List the part of the records that opens with the line containing "North Carolina airport Map" and closes with the line containing "North Carolina County Map" as a numbered list, leaving out blank lines.

> [Information]:
▶

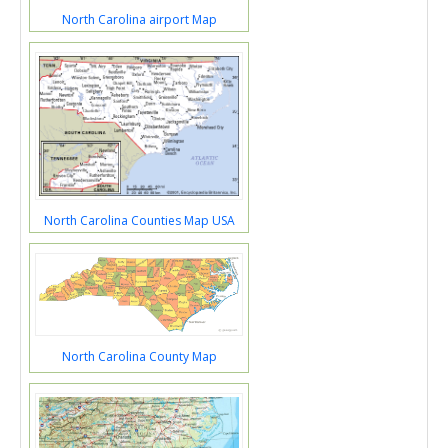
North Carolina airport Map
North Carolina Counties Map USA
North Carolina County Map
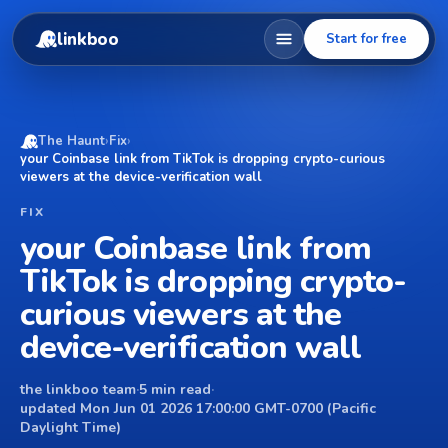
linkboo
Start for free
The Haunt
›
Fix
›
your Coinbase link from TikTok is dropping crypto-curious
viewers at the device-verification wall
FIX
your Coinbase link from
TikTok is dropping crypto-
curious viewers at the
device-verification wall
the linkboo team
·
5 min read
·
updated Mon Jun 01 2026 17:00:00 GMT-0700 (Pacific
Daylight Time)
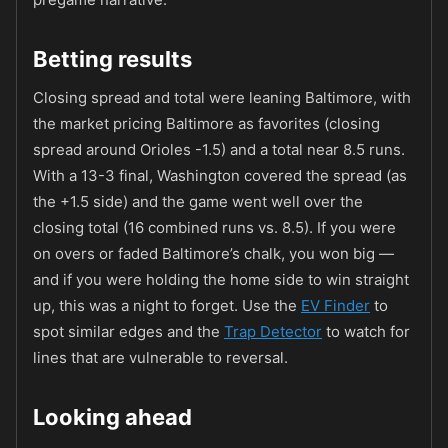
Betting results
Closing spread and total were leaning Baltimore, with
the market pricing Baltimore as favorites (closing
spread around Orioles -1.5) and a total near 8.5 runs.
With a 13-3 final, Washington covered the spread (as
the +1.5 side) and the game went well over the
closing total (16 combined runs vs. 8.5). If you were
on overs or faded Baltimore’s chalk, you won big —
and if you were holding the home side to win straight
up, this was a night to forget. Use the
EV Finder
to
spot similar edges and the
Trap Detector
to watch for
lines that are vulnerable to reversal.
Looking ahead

◀
▶

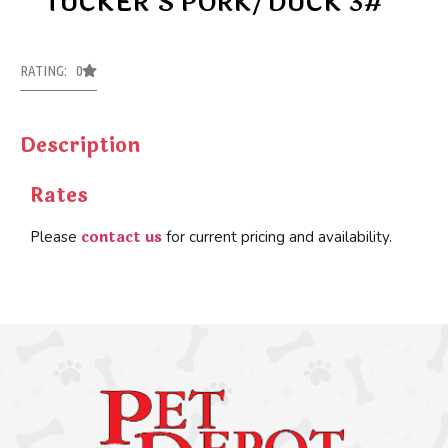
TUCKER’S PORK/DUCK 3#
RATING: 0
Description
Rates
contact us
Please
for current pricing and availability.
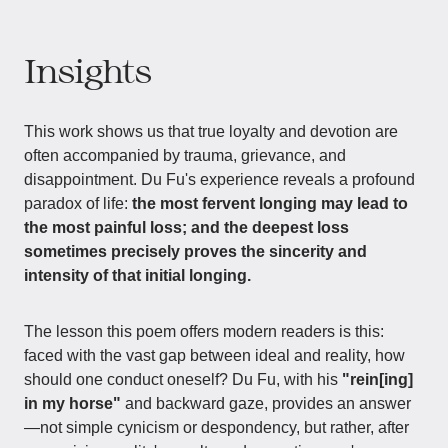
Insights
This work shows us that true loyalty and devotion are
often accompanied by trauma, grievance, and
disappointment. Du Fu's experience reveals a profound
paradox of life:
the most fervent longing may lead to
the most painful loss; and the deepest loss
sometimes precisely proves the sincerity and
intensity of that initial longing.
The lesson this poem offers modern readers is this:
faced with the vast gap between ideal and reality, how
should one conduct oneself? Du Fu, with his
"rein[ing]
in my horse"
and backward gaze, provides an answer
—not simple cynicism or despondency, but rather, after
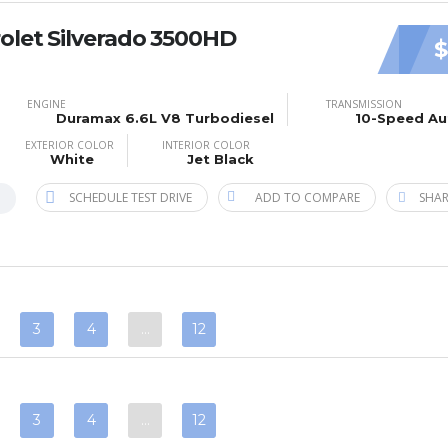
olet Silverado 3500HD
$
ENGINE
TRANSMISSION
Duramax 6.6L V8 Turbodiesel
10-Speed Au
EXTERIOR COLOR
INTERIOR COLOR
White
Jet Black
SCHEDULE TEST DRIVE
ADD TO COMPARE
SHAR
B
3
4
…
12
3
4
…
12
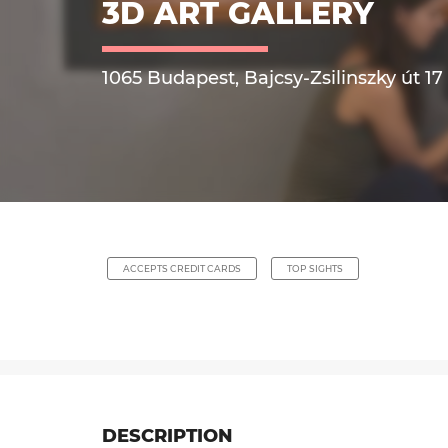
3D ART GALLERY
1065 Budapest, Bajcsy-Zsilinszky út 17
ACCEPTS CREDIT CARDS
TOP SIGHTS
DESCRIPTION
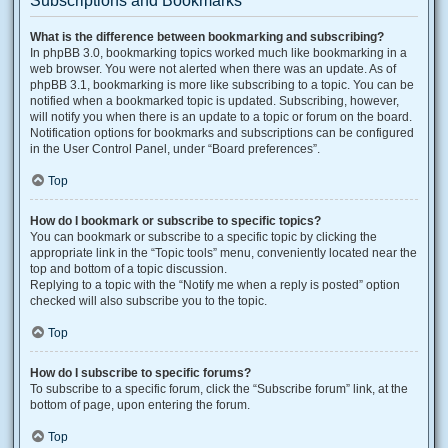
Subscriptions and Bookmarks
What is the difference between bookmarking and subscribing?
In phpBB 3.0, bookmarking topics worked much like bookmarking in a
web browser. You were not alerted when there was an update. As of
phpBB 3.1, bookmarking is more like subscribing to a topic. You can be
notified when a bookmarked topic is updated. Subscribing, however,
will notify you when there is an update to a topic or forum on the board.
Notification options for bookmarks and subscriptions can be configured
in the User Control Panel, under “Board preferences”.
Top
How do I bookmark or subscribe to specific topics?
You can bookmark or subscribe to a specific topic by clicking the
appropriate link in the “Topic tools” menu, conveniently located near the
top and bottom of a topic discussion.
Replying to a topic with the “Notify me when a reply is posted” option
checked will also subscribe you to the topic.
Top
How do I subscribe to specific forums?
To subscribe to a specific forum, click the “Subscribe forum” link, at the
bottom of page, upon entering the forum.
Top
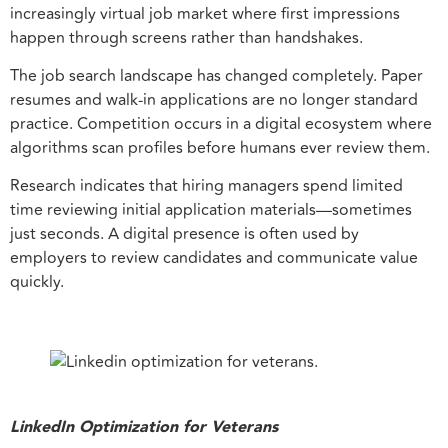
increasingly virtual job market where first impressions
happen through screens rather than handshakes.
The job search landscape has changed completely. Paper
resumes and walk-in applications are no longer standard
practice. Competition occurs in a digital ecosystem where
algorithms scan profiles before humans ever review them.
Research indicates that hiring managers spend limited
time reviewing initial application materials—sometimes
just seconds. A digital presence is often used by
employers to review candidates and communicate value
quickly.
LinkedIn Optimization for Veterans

◀

> [Your response]:
1. North Carolina airport Map
2. North Carolina Counties Map USA
3. North Carolina County Map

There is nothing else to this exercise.